In Chosen, “Heather,” who has made an exodus from our world, in the process of becoming “Sister Amata,” a member of an ancient religious order. Just as the enclosure is an intermediary physical space, in which the nuns mediate on behalf of humanity to the divine, believing that their prayers and penances can change the course of history, Sister Amata inhabits a threshold—a space between worlds.
My collaborative practice was extended in Chosen to a “visual dialogue” to embed, materially and formally, the tensions and negotiations of a para-ethnographic documentary.
obtained permission to lend Sister Amata a video camera and acted as a director with this subject-collaborator cinematographer. Viewers are granted her vantage point of Sister Amata during her interior journey into a new social role, identity, and culture.
In a sense, this film focuses on the Female Hero’s Journey. An underlying theme is universal—how we parse destiny and agency in our lives.
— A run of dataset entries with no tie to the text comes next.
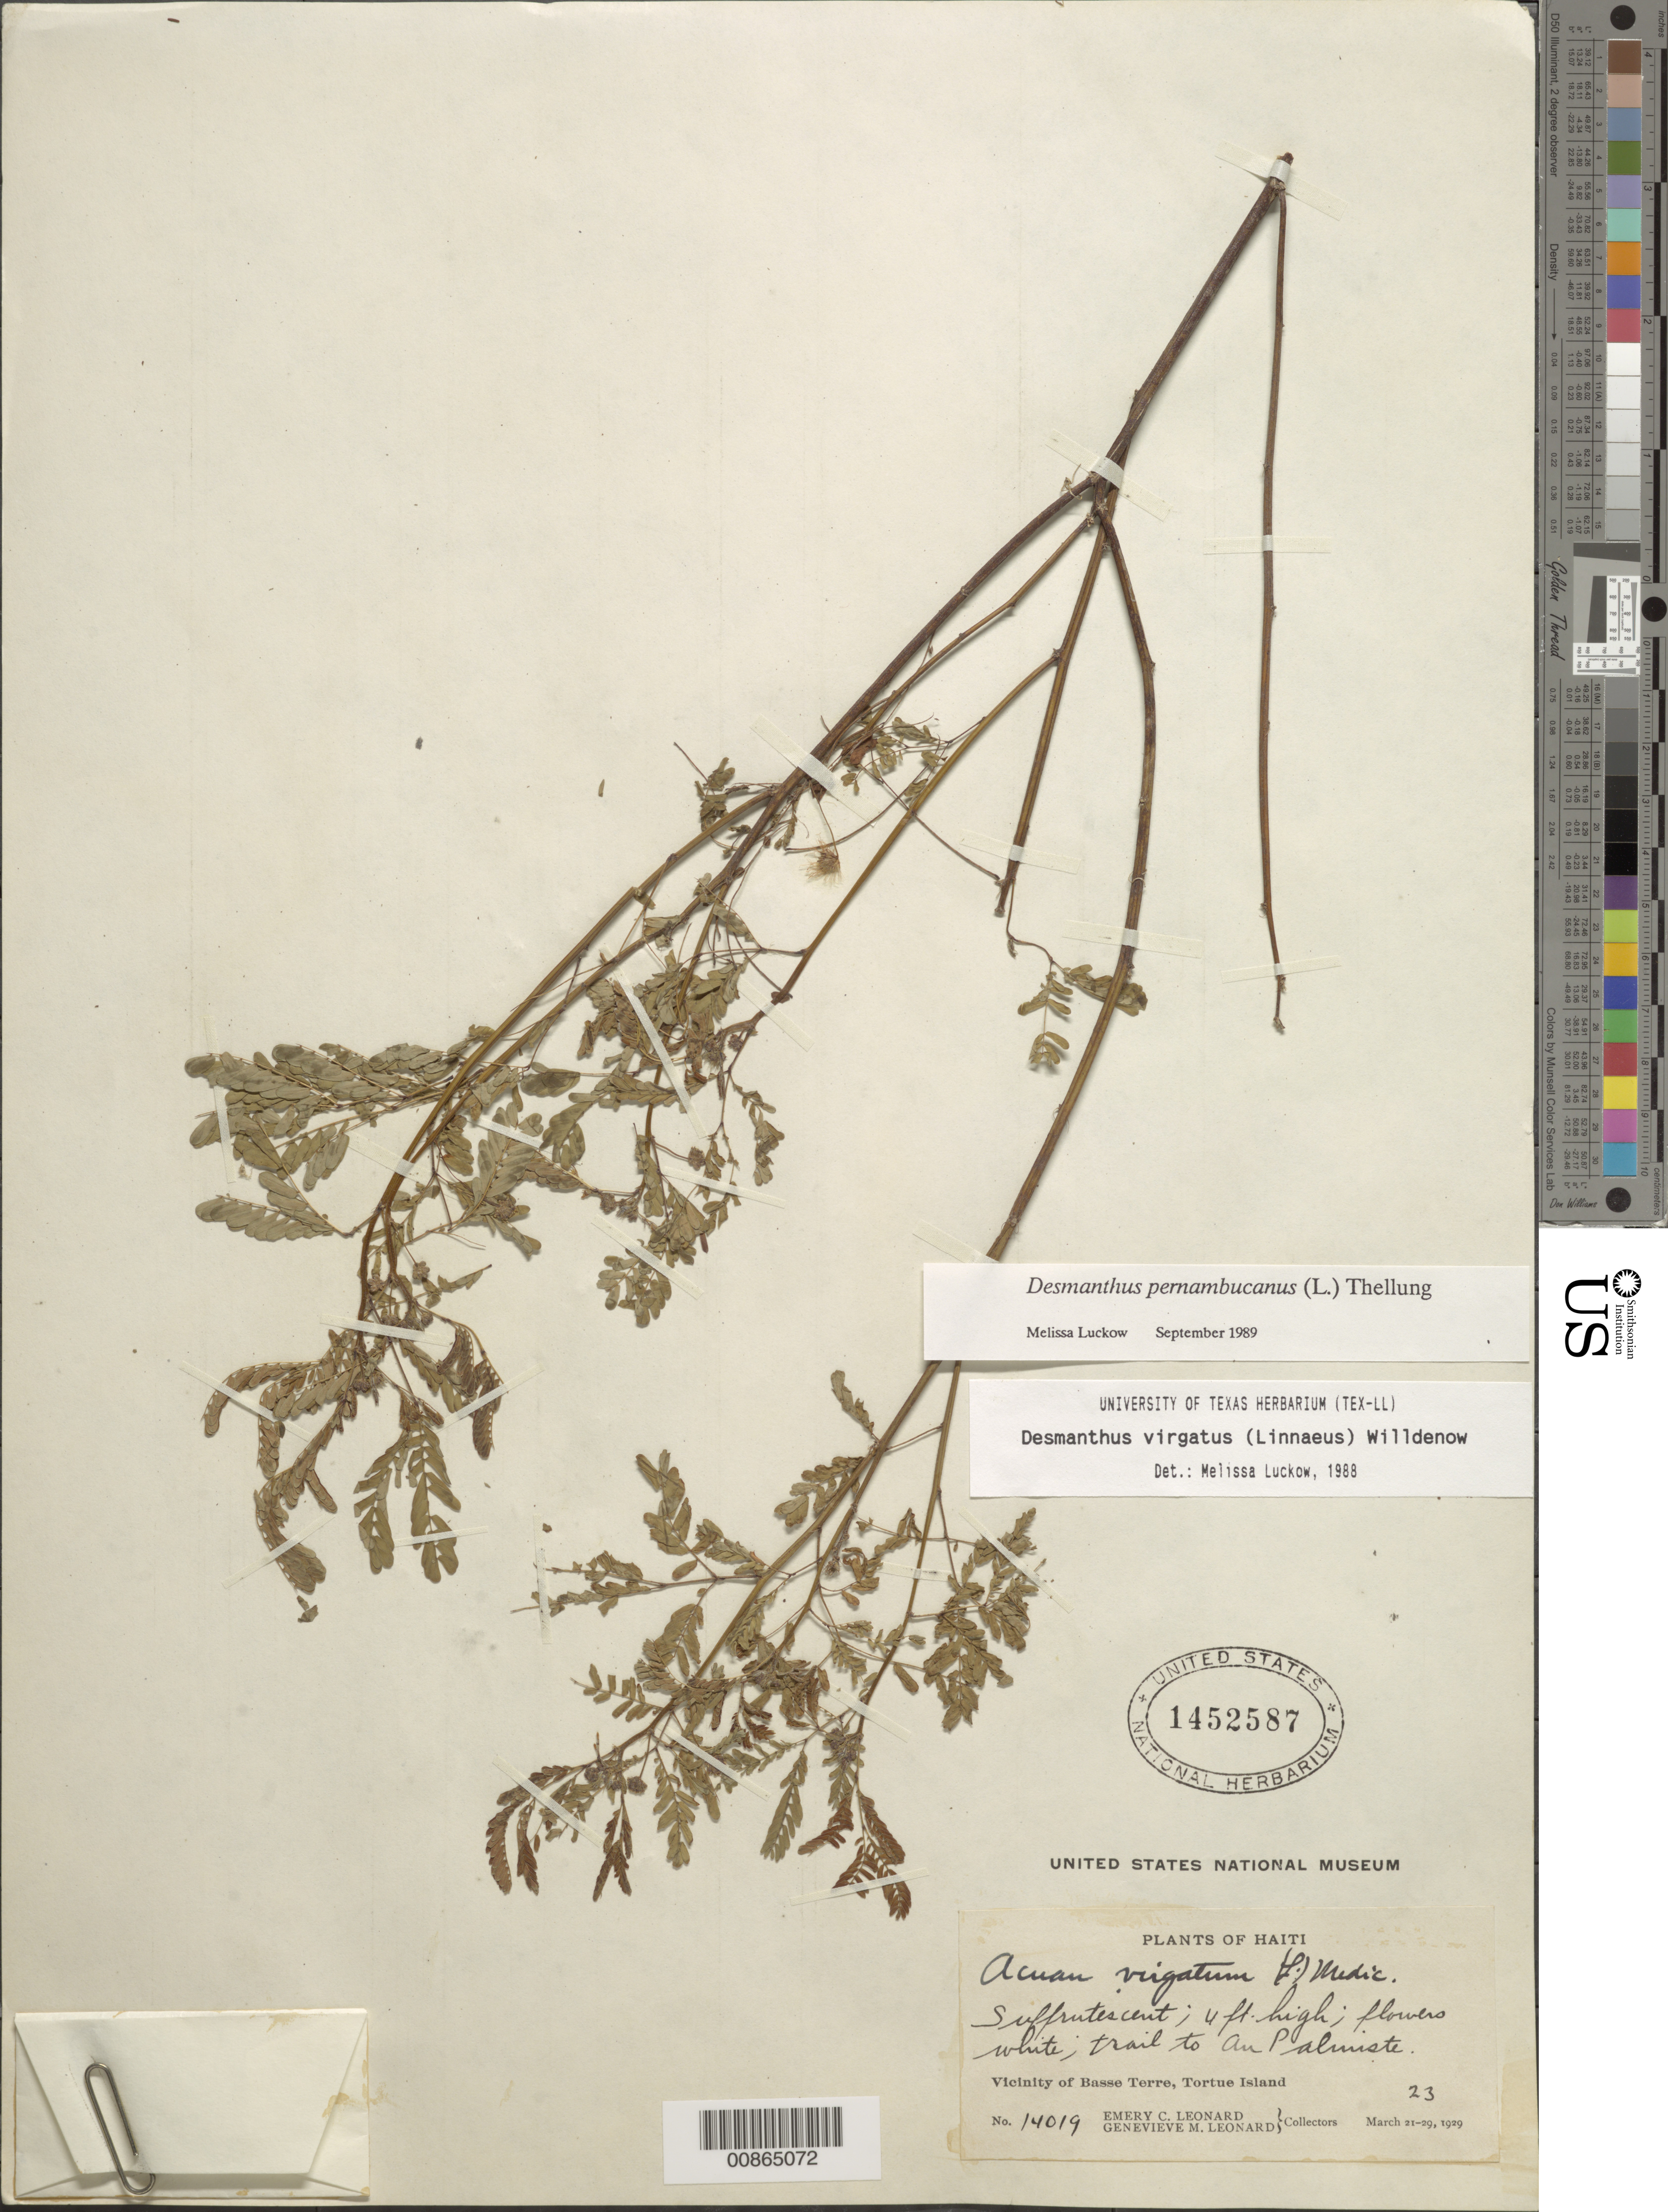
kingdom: Plantae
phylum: Tracheophyta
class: Magnoliopsida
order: Fabales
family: Fabaceae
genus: Desmanthus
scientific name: Desmanthus pernambucanus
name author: (L.) Thell.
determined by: Luckow, M. A.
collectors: E. C. Leonard & G. M. Leonard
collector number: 14019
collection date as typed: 23 Mar 1929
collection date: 1929-03-23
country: Haiti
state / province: Nord-Óuest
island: Île de la Tortue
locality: Vicinity of Basse Terre, Tortue Island. Trail to Au Palmiste.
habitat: Trail.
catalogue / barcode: US 1452587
Cloistered nuns remove themselves from the world in order to mediate on behalf of humanity through penance and in prayer. The video camera also mediates, provoking and recording action with cinéma vérité, intimate confessionals, and direct cinema to yield contradictory and complicated public-private performances. The film, at points, mirrors Sister Amata’s own disorientation as she inhabits a liminal phase, attempting to assimilate into a heterotopia. The viewer might not apprehend immediately what she is witnessing; this reflects the very common experience of the nuns’ own confusion as they attempt to adapt to the self-built subculture.
Parts of this film might be challenging for viewers, as scenes extend what one might anticipate and require sustained attention, or mindfulness, as small actions unfold in real time. This choice was made to allow viewers to enter into the pace of monastic life, where members seek the divine in the ordinary and mundane.